I see its really hard for him at the moment, he's working probably less than minimum wage and working as a runner again. He has all thse skills in CGI and he's working getting coffees for wankers. It's part of why I don't 'do' coffee runs at work.

I'm 32. I'm on the cusp of being old and not old. I'm on the cusp of not being young anymore. I am as Alfred says in batman v superman: dawn of justice: 'too old to die young'.

When I turn 33, it's the same age that Charles died. That's a bit of a head fuck.
Dear Diary,

I was watching the film I, Daniel Blake.

Christ that was dark.

I had a good saturday.

I got up early-ish, had I gotten up earlier I could have done more life admin.

I breezed through some reading, did some tv watching.

I went to waterloo, I went using a route that I don't normally take.

I went on a date with T. We went to see Aquaman, it was mostly us holding hands in the cinema. We went to eat at byron's in leicester square. After I got home I...lay down for a moment, quite tired.

Once I got some energy back, I started watching that episode of Luther's season 5 finale again. I  was in some amount of disbelief as to what happened.

You know, the days immediately from new years eve to new years day, and then getting back to work, have gone by with me doing so much in it. I was originally going to write that it went quickly, but that's not the case. It is the case however that as soon as I got back to work, I started sprinting in my activity.

I found out that two of my senior bosses were not around, so I had to call some shots. On Thursday there was a spontaneous night out. On wednesday I was asked to do the date this saturday, things that weren't to plan then became the plan.

I've started thinking about putting some activities in through the next few weeks and months.

Another thing I've done lately is start making enquiries about shared ownership properties - its when you pay a slice of the price of a property and then pay a rental for the remainder of the property. I saw a place, the financials of it seemed workable on my current income, the location of it was...well, the more I thought about it, the more I imagined a lifestyle.

I spent the past few days daydreaming, the flat is in a block near the gym, near the tube station, near my parents, and in the area I grew up in. It's fucking amazing. It gave me aspiration, it gave me normality, it gave me hope.

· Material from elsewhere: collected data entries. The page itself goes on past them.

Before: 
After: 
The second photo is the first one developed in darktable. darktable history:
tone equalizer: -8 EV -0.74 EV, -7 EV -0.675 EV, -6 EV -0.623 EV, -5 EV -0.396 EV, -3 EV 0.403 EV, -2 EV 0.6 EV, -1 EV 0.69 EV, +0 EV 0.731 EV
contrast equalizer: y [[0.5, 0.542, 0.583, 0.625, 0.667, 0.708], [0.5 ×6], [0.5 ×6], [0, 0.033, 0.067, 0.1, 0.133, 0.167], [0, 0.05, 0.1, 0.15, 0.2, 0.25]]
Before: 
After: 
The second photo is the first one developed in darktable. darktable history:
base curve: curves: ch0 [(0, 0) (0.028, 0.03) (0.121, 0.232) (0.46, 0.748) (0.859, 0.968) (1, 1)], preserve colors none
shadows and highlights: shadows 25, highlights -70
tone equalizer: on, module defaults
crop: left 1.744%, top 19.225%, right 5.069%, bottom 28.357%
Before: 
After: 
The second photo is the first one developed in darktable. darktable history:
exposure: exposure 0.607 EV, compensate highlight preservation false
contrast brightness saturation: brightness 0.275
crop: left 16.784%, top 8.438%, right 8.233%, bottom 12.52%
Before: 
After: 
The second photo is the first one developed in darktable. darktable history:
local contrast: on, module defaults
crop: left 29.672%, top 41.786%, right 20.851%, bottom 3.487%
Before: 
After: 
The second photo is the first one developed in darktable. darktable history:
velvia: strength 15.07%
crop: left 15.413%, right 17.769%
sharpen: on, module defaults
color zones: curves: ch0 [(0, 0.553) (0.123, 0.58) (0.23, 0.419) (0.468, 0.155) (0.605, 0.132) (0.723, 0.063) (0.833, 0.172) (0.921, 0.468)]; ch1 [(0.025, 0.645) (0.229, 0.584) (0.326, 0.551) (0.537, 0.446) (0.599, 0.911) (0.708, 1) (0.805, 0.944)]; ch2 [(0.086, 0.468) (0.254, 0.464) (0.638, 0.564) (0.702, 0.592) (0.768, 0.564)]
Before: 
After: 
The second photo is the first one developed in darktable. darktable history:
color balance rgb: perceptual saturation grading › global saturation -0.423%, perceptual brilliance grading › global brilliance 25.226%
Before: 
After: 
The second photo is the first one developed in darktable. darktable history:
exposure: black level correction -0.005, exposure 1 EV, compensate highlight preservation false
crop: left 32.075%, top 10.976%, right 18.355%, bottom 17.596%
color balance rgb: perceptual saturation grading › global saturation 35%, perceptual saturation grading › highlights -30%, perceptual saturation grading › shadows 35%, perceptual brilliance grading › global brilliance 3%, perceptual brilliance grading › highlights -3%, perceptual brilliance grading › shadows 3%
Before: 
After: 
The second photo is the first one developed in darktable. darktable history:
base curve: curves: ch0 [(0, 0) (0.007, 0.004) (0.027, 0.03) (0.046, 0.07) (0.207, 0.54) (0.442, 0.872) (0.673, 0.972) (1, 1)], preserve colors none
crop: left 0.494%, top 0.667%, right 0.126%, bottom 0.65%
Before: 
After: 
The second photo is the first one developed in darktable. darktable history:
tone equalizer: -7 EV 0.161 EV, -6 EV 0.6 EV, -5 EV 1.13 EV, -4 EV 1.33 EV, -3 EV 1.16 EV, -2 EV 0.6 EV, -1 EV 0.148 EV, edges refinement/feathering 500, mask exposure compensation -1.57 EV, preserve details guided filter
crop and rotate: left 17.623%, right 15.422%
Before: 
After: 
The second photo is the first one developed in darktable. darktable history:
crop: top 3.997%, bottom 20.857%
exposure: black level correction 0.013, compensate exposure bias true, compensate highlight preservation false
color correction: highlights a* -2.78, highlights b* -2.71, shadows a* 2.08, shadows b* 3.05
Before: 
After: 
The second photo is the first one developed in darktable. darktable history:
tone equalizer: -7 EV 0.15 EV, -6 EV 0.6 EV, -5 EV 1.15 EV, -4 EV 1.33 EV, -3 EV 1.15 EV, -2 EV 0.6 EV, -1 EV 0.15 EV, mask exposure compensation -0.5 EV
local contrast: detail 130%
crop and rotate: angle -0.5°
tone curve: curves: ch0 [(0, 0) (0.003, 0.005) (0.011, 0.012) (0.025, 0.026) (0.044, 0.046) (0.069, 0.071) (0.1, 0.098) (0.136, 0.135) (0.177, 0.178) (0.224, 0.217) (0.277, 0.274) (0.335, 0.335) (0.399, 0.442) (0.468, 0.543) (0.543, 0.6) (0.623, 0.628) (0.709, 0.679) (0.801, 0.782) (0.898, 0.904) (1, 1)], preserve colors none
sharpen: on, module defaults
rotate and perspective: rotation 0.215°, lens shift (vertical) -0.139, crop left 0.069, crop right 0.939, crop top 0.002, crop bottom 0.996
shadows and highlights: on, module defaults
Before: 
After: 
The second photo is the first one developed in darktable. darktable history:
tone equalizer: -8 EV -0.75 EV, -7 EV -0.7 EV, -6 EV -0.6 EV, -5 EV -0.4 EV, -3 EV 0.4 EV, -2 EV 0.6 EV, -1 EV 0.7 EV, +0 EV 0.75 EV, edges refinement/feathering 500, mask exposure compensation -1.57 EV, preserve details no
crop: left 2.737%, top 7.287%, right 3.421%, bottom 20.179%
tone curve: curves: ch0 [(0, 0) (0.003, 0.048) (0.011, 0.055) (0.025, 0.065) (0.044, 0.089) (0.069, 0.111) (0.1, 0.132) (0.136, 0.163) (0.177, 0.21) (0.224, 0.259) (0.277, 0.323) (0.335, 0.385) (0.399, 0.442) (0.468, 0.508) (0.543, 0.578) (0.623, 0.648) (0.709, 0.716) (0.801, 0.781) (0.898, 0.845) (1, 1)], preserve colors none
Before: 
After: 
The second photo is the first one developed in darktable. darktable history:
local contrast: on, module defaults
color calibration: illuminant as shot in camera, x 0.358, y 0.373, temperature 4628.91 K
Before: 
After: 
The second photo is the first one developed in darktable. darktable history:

In my next post I want to talk about new years day's party....


Tuesday, January 1, 2019

Dear Diary,

It's literally 2359 and probably about to turn to 0000.

I'm working on some data right now, working on reading articles, working on planning, working on working...basically busying myself.

Suddenly the skies have just gone mad right now with fireworks.

I wonder if this is the first time I've not taken too much notice of new years eve.

I'm feeling anxious right now. I dont think that I have a good reason to feel that way. I think that I have been subject to a lot of nerve stimulation, at the gym, with all the social activity and just the general busy-ness of the past 6 weeks.

Tomorrow is the last party. Tomorrow is the 'toned down' barbeque with the boys. I'm feeling exhausted but I'm keeping a good pace. I'm experiencing chest pain which almost feels like I'm dying.

I'm not feeling in an especially reflective or festive mood. But I'm not unhappy. Well I wasn't for most of today.

I'm more just about...getting on with it.

I hope that I can sleep at a reasonable hour tonight. That's my aspiration for the day.